Barack Obama tried getting some sales mileage for his ObamaCare bill by using the story of Natoma, an Ohio woman battling cancer. Unfortunately, Obama oversold the story by attempting to make the insurers and providers the bad guys in the story, in part by getting key facts wrong, and in part by getting the math wrong. Let’s start with the math:
She did everything she could to maintain her health insurance that would be there just in case she got sick, because she figured, I didn’t want to be — she didn’t want to be in a position where, if she did get sick, somebody else would have to pick up the tab; that she’d have to go to the emergency room; that the cost would be shifted onto folks through their higher insurance premiums or hospitals charging higher rates. So she tried to do the right thing.
And she upped her deductible last year to the minimum [sic], the highest possible deductible. But despite that, Natoma’s insurance company raised her premiums by more than 25 percent. And over the past year, she paid more than $6,000 in monthly premiums.
THE PRESIDENT: She paid more than $4,000 in out-of-pocket medical costs, for co-pays and medical care and prescriptions. So all together, this woman paid $10,000 — one year. But because she never hit her deductible, her insurance company only spent $900 on her care. So the insurance company is making — getting $10,000; paying out $900. Now, what comes in the mail at the end of last year?
AUDIENCE MEMBER: A bill!
AUDIENCE MEMBER: A rate hike!
THE PRESIDENT: It’s a letter telling Natoma that her premiums would go up again by more than 40 percent.
Was she paying $6,000 a month, or six thousand a year? That makes a pretty big difference. Obama left the impression that Natoma was paying six thousand dollars in monthly premiums, instead of five hundred dollars a month. That cost isn’t exactly out of the norm. In Maine, for instance, the average premium is over $760 per month, which is a bit less than what Natoma’s insurance company wanted to charge her for continuing her insurance after she got sick. Obama said she was paying six grand a month, which the audience rightly booed, but that would make $76,000 in a year with the deductible, not $10,000. And the reason Maine’s premiums are so expensive? They imposed mandates on insurers and created a public option (DirigoChoice) that rapidly increased costs to all Maine residents.
And if that wasn’t bad enough, it turns out that Natoma isn’t actually in danger of losing her house either, as Andrew Malcolm explains:
In January, the president said, the woman gave up her health insurance because the premiums had grown too large. And she was filled with worry over the financial burden on her family, especially losing her house.
We have the full presidential passage below about Natoma, whom Obama credited as the reason for his trip to the politically vital state of Ohio, not notoriously high unemployment. “I’m here because of Natoma,” Obama said.
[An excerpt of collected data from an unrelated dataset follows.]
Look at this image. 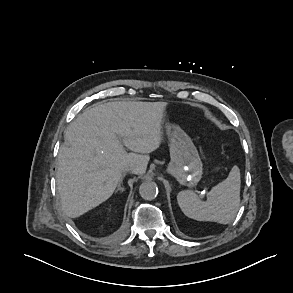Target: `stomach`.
<instances>
[{"label":"stomach","mask_w":293,"mask_h":293,"mask_svg":"<svg viewBox=\"0 0 293 293\" xmlns=\"http://www.w3.org/2000/svg\"><path fill=\"white\" fill-rule=\"evenodd\" d=\"M171 161L167 172L181 185L193 187L202 177L203 165L191 138L177 125L167 124Z\"/></svg>","instance_id":"stomach-1"}]
</instances>
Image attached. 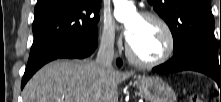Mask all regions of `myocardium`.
<instances>
[{"instance_id":"myocardium-1","label":"myocardium","mask_w":221,"mask_h":102,"mask_svg":"<svg viewBox=\"0 0 221 102\" xmlns=\"http://www.w3.org/2000/svg\"><path fill=\"white\" fill-rule=\"evenodd\" d=\"M140 16L142 18L156 22L163 29L165 36H166V41H167L166 49L159 58L148 61V60H143L142 58H140L134 52L133 48L130 45V42H128L126 45L127 56L130 59V61H132L134 64L141 66V67L152 68V67L159 66L167 62L170 59V57L173 55V52L175 50V37H174L173 31L171 27L169 26V24L161 16H159L156 13L142 12Z\"/></svg>"}]
</instances>
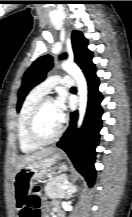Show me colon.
<instances>
[{"instance_id":"colon-1","label":"colon","mask_w":132,"mask_h":217,"mask_svg":"<svg viewBox=\"0 0 132 217\" xmlns=\"http://www.w3.org/2000/svg\"><path fill=\"white\" fill-rule=\"evenodd\" d=\"M26 204L31 210L32 217H41V195L38 187H34L31 191L28 192V195L26 197Z\"/></svg>"}]
</instances>
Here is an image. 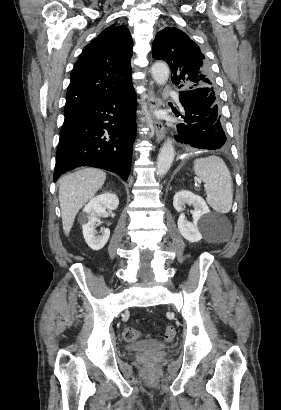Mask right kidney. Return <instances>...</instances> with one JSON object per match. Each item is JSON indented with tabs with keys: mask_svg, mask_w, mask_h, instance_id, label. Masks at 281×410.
<instances>
[{
	"mask_svg": "<svg viewBox=\"0 0 281 410\" xmlns=\"http://www.w3.org/2000/svg\"><path fill=\"white\" fill-rule=\"evenodd\" d=\"M119 199L114 193H104L90 200L79 216L82 224L83 236L88 246L93 250L102 249L110 237L108 228L101 229V235H97L96 227L101 223L100 217L106 209L116 210Z\"/></svg>",
	"mask_w": 281,
	"mask_h": 410,
	"instance_id": "1",
	"label": "right kidney"
}]
</instances>
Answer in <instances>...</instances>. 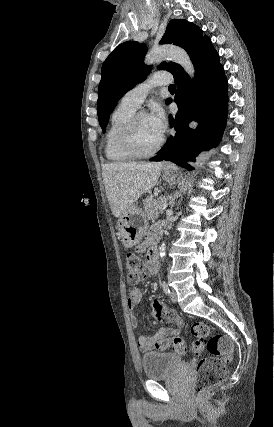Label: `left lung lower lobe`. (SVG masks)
I'll return each instance as SVG.
<instances>
[{
	"instance_id": "1",
	"label": "left lung lower lobe",
	"mask_w": 274,
	"mask_h": 427,
	"mask_svg": "<svg viewBox=\"0 0 274 427\" xmlns=\"http://www.w3.org/2000/svg\"><path fill=\"white\" fill-rule=\"evenodd\" d=\"M190 58L195 67V84L183 69L174 75L178 84L174 102L179 109L175 118L170 117V125L176 134L150 161L170 160L189 167L186 160L194 161L201 150L212 148L221 138L227 118V80L209 38L195 47ZM171 102L166 100L167 104ZM193 119L198 122L196 129L188 127Z\"/></svg>"
}]
</instances>
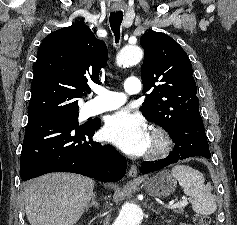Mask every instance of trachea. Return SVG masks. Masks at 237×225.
<instances>
[{"mask_svg":"<svg viewBox=\"0 0 237 225\" xmlns=\"http://www.w3.org/2000/svg\"><path fill=\"white\" fill-rule=\"evenodd\" d=\"M122 20H123V14L122 13H110V18H109V21H110V26H111V29L115 35V40H116V43L119 42V38H120V25L122 23Z\"/></svg>","mask_w":237,"mask_h":225,"instance_id":"1","label":"trachea"}]
</instances>
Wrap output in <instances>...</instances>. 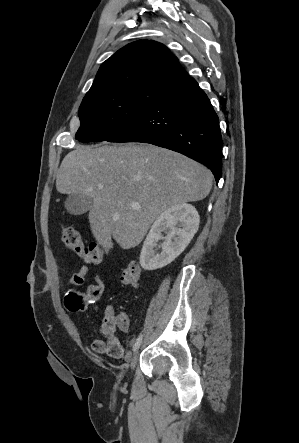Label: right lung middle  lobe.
I'll list each match as a JSON object with an SVG mask.
<instances>
[{
    "instance_id": "obj_1",
    "label": "right lung middle lobe",
    "mask_w": 299,
    "mask_h": 443,
    "mask_svg": "<svg viewBox=\"0 0 299 443\" xmlns=\"http://www.w3.org/2000/svg\"><path fill=\"white\" fill-rule=\"evenodd\" d=\"M164 92L149 87L118 88L84 98L75 138L80 142L111 138L137 120Z\"/></svg>"
}]
</instances>
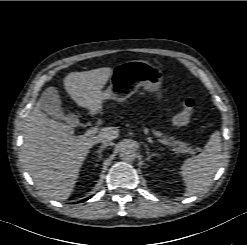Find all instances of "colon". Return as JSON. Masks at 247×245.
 <instances>
[{
    "instance_id": "5ec220e1",
    "label": "colon",
    "mask_w": 247,
    "mask_h": 245,
    "mask_svg": "<svg viewBox=\"0 0 247 245\" xmlns=\"http://www.w3.org/2000/svg\"><path fill=\"white\" fill-rule=\"evenodd\" d=\"M195 107V101L187 97L182 101V108L179 113L173 117V124L175 126H184L191 120Z\"/></svg>"
}]
</instances>
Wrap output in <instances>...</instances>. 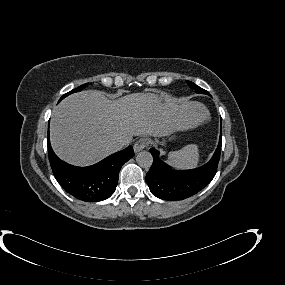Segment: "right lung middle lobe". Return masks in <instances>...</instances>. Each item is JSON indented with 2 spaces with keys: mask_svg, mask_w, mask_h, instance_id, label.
<instances>
[{
  "mask_svg": "<svg viewBox=\"0 0 285 285\" xmlns=\"http://www.w3.org/2000/svg\"><path fill=\"white\" fill-rule=\"evenodd\" d=\"M87 85H88V84L81 85V86H79L78 88H76V89H74V90H72V91H70V92L64 94V95L61 97V99H60L59 101H61L63 98H65V97L68 96L69 94H72V93H74V92H79V91H81V90L84 89Z\"/></svg>",
  "mask_w": 285,
  "mask_h": 285,
  "instance_id": "dd1d6c3e",
  "label": "right lung middle lobe"
}]
</instances>
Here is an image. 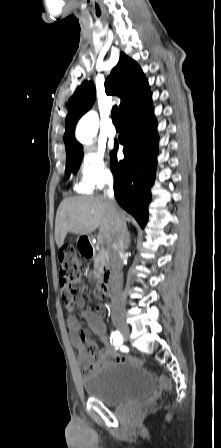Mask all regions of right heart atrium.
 I'll use <instances>...</instances> for the list:
<instances>
[{"mask_svg":"<svg viewBox=\"0 0 221 448\" xmlns=\"http://www.w3.org/2000/svg\"><path fill=\"white\" fill-rule=\"evenodd\" d=\"M113 179L112 169L102 152L89 150L81 160L78 189L91 192L108 184Z\"/></svg>","mask_w":221,"mask_h":448,"instance_id":"1","label":"right heart atrium"}]
</instances>
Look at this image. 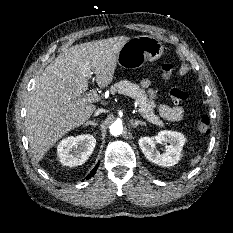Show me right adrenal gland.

This morning, interim good news. Judson Berger and Marla Chichowski of Fox News checked into the story of Natoma, who is undergoing treatment at the famous Cleveland Clinic. A spokeswoman there said the woman was virtually certain to qualify for aid and, anyway, the clinic has no intention of placing any liens on her home for the expensive care she is now receiving free.
So Natoma is getting treatment, which will be covered by existing programs, and she’s not going to lose her home. Since Natoma appears to be covered — why do we need to dismantle a system that works for 87% of the rest of the country, too?
Bonus Obamateurism: As one commenter points out below, the insurance company didn’t get $10,000; they got $6,000. Natoma paid the other $4,000 to her health-care providers. Deductibles don’t get paid to the insurance company.